A big leap forward: New York Fed Dudley points to monetary policy errors.

I know… but couldn´t resist, not with this about turn by a major figure!

William Dudley, the president of the Federal Reserve Bank of New York, gave a speech on Monday to the National Association for Business Economics, an organization for academic and applied economists. What made the speech particularly remarkable was Dudley did something the Fed almost never does: He disagreed with the consensus opinion of economists.

Dudley said he saw tight money as a major reason for the sluggishness of the economic recovery. “Monetary policy, while highly accommodative by historic standards, may still not have been sufficiently accommodative given the economic circumstances,” Dudley said. In adding it to a roster of conventional explanations — such as the natural consequence of recovering from a financial crisis and fighting global economic headwinds — Dudley stepped out of line with the vast majority of his fellow economists.

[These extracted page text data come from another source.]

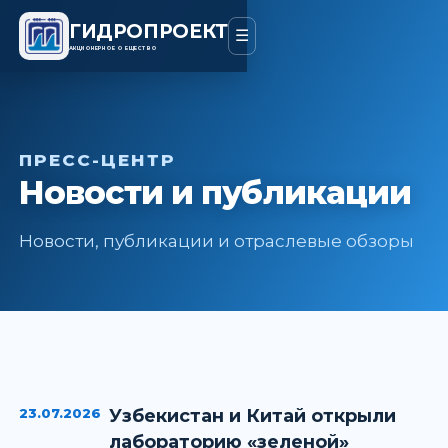
ГИДРОПРОЕКТ
☰
АКЦИОНЕРНОЕ ОБЩЕСТВО
ПРЕСС-ЦЕНТР
Новости и публикации
Новости, публикации и отраслевые обзоры
23.07.2026
Узбекистан и Китай открыли
лабораторию «зеленой»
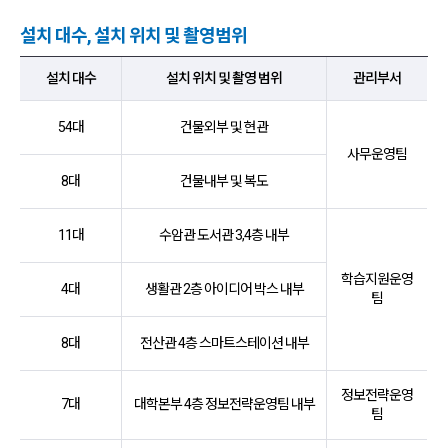
설치 대수, 설치 위치 및 촬영범위
설치대수,설치 위치 및 촬영 범위,관리부서 항목 순으로 영상정보처리기기 설
설치 대수
설치 위치 및 촬영 범위
관리부서
54대
건물외부 및 현관
사무운영팀
8대
건물내부 및 복도
11대
수암관 도서관 3,4층 내부
학습지원운영
4대
생활관 2층 아이디어 박스 내부
팀
8대
전산관 4층 스마트스테이션 내부
정보전략운영
7대
대학본부 4층 정보전략운영팀 내부
팀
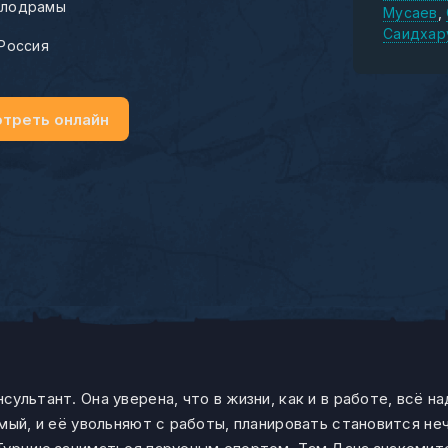
лодрамы
Мусаев
Саидхар
Россия
треть онлайн
ультант. Она уверена, что в жизни, как и в работе, всё н
мый, и её увольняют с работы, планировать становится неч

In a recent Economist poll of top U.S. economists, a majority said that monetary policy was “not important” to answering the question of why the recovery has been slow. Less than 10 percent of economists saw it as “very important.” Many of the surveyed are members of the NABE, perhaps even in attendance to hear Dudley tell them they’re wrong.

That´s important, but still only half of the necessary recognition because further on we learn that:

Nor was the speech a full mea culpa. Dudley took no responsibility for the downturn itself in the way that Chairman Ben Bernanke famously blamed the Fed for the Great Depression. His other explanations for the weak recovery, moreover, put him safely in agreement with most economists.

At least the ‘current misdeeds’ are being recognized. As history shows it would be too much to expect a full blown mea culpa.

3 thoughts on “A big leap forward: New York Fed Dudley points to monetary policy errors.

  1. I think the Fed could lead by example. I wonder if economists follow the Fed’s direction, rather than give the Fed direction.

    I notice that few are taking umbrage at QE3, the way they did at QE1 and QE2. If the Fed does something, I thin it becomes the norm. Look at Volcker.